Selbstvorsorge ist das Wichtigste: Netzwerk rückt Bedürfnisse von pflegenden Angehörigen in den Fokus

KREIS COESFELD/HAVIXBECK. Vier Wochen unbezahlter Urlaub, weil die Eltern plötzlich pflegebedürftig geworden sind. Weil sie nicht in der Nähe wohnen und so vieles zu regeln ist. Mitten im umsatzstärksten Monat. Als die Mitarbeiterin des Druckhauses Dülmen mit diesem Wunsch an die Geschäftsleitung herantrat, traf sie jedoch nicht auf Ablehnung, sondern auf offene Ohren. „Wir haben sehr schnell die Entscheidung getroffen, es möglich zu machen – und dann geschaut, wie es gehen kann“, sagt Helen Swetlik, die gemeinsam mit ihrem Mann das Unternehmen leitet.

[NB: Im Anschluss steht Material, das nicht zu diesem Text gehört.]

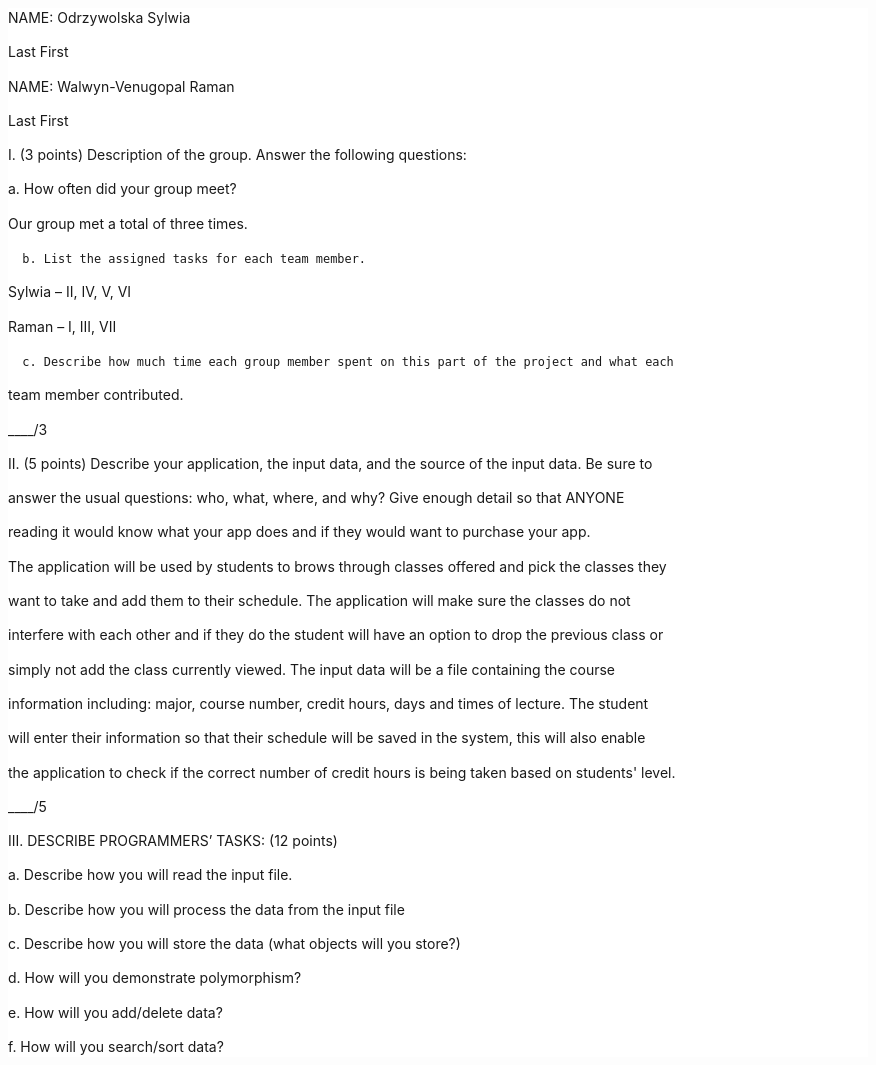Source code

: NAME: Odrzywolska Sylwia 

Last First

NAME: Walwyn-Venugopal Raman 

Last First

I.  (3 points)   Description of the group.  Answer the following questions: 

a. How often did your group meet? 

Our group met a total of three times. 

      b. List the assigned tasks for each team member.

Sylwia – II, IV, V, VI 

Raman – I, III, VII

      c. Describe how much time each group member spent on this part of the project and what each 

team member contributed. 

____/3

II. (5 points) Describe your application, the input data, and the source of the input data.  Be sure to 

answer the usual questions: who, what, where, and why? Give enough detail so that ANYONE  

reading it would know what your app does and if they would want to purchase your app. 

The application will be used by students to brows through classes offered and pick the classes they 

want to take and add them to their schedule. The application will make sure the classes do not 

interfere with each other and if they do the student will have an option to drop the previous class or 

simply not add the class currently viewed. The input data will be a file containing the course 

information including: major, course number, credit hours, days and times of lecture. The student 

will enter their information so that their schedule will be saved in the system, this will also enable 

the application to check if the correct number of credit hours is being taken based on students' level. 

____/5 

III. DESCRIBE PROGRAMMERS’ TASKS: (12 points)

a. Describe how you will read the input file.

b. Describe how you will process the data from the input file

c. Describe how you will store the data (what objects will you store?)

d. How will you demonstrate polymorphism?

e. How will you add/delete data?

f. How will you search/sort data?
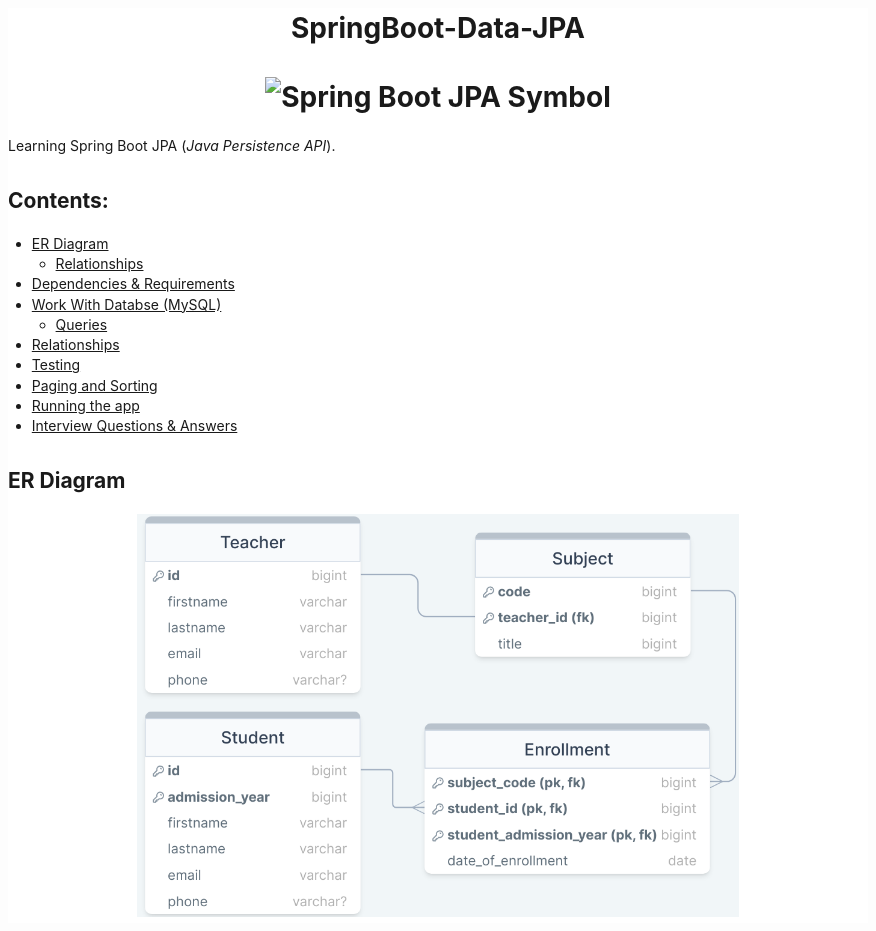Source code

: <h1 align = "center"> 

SpringBoot-Data-JPA <br/>

<img src = "https://43687852.fs1.hubspotusercontent-na1.net/hubfs/43687852/Imported_Blog_Media/boot-data-3.png" width = "40%" alt = "Spring Boot JPA Symbol">

</h1>

Learning Spring Boot JPA (_Java Persistence API_).

<h2>Contents:</h2>

- [ER Diagram](#er-diagram)
  - [Relationships](#relationships)
- [Dependencies \& Requirements](#dependencies--requirements)
- [Work With Databse (MySQL)](#work-with-databse-mysql)
  - [Queries](#queries)
- [Relationships](#relationships-1)
- [Testing](#testing)
- [Paging and Sorting](#paging-and-sorting)
- [Running the app](#running-the-app)
- [Interview Questions \& Answers](#interview-questions--answers)

## ER Diagram

<p align="center">
<img src="./images/ER/ER.png" width="70%">
</p>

Pflegethemen werden größer und vielschichtiger

Selbstverständlich ist eine solche Reaktion nicht, wie am Dienstagnachmittag beim sechsten Netzwerktreffen zur Vereinbarkeit von Pflege und Beruf im Münsterland im Stift Tilbeck deutlich wurde. Gemeinsam arbeiten die Wirtschaftsförderungen der vier Kreise im Münsterland und das Netzwerk Gesundheitswirtschaft Münsterland e.V. daran, dies zu ändern. „Denn durch den demographischen Wandel werden die Zahl der Menschen, die mitten im Berufsleben stehen und die Pflege ihrer Angehörigen organisieren müssen, immer größer und die Thematiken immer vielschichtiger“, erklärte Dr. Kirsten Tacke-Klaus, Projektleiterin der wfc Wirtschaftsförderung des Kreises Coesfeld in ihrer Begrüßung der rund 40 Teilnehmer. „Dafür wollen wir die Arbeitgeber sensibilisieren.“

Arbeit und Pflege zu vereinbaren ist aber auch ein Spagat, der häufig zu einer großen Belastung der pflegenden Angehörigen wird. Misslingt dieser, kommen die Menschen unter anderem zu Matthias Könning. Er ist Lebenslagencoach beim pme Familienservice, der Unternehmensmitarbeitern mit Beratungsangeboten zur Seite steht. „Ich merke immer wieder, wie riesig der Druck ist, alles unter einen Hut zu bekommen. Um das zu schaffen braucht jeder Angehörige Freiräume und Pausen“, sagt Könning. „Natürlich ist es die Aufgabe der Kinder ihre Eltern zu unterstützen, aber die Alten sind auch für sich selbst verantwortlich.“ Das müsse man sich immer wieder klarmachen. „Wenn man sich um andere kümmern möchte, ist die Selbstvorsorge nicht nur genauso wichtig, sondern zwingende Voraussetzung.“

Zahlreiche Unterstützungsangebote

Mentale Unterstützung auf der einen Seite, ganz praktische Tipps auf der anderen Seite: Was muss ich tun, wenn ein Angehöriger pflegebedürftig wird? Wie können aufkeimende Konflikte innerhalb der Familie gelöst werden? Was muss ich bei der Beantragung der Pflegestufen beachten? Wo kann ich Kurzzeitpflegeplätze finden? Bei der Beantwortung dieser Fragen helfen verschiedene Stellen, darunter der pme Familienservice und die Pflege und Wohnberatung des Kreises Coesfeld. Gemeinsam mit Helen Swetlik diskutierten sie beim Netzwerktreffen ihre Erfahrungen.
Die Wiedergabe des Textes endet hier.